Work order = Write out the text read from each of the entries below, keeping every line exactly as it appears, and leave out the pictures.

Supplied material =
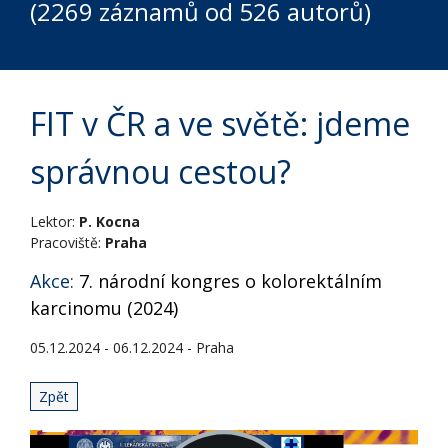
(2269 záznamů od 526 autorů)
FIT v ČR a ve světě: jdeme
správnou cestou?
Lektor:
P. Kocna
Pracoviště:
Praha
Akce:
7. národní kongres o kolorektálním
karcinomu (2024)
05.12.2024 - 06.12.2024 - Praha
Zpět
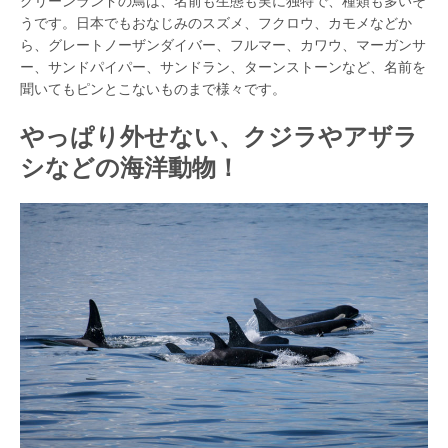
グリーンランドの鳥は、名前も生態も実に独特で、種類も多いそ
うです。日本でもおなじみのスズメ、フクロウ、カモメなどか
ら、グレートノーザンダイバー、フルマー、カワウ、マーガンサ
ー、サンドパイパー、サンドラン、ターンストーンなど、名前を
聞いてもピンとこないものまで様々です。
やっぱり外せない、クジラやアザラ
シなどの海洋動物！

Final answer =
(2269 záznamů od 526 autorů)
FIT v ČR a ve světě: jdeme
správnou cestou?
Lektor:
P. Kocna
Pracoviště:
Praha
Akce:
7. národní kongres o kolorektálním
karcinomu (2024)
05.12.2024 - 06.12.2024 - Praha
Zpět
グリーンランドの鳥は、名前も生態も実に独特で、種類も多いそ
うです。日本でもおなじみのスズメ、フクロウ、カモメなどか
ら、グレートノーザンダイバー、フルマー、カワウ、マーガンサ
ー、サンドパイパー、サンドラン、ターンストーンなど、名前を
聞いてもピンとこないものまで様々です。
やっぱり外せない、クジラやアザラ
シなどの海洋動物！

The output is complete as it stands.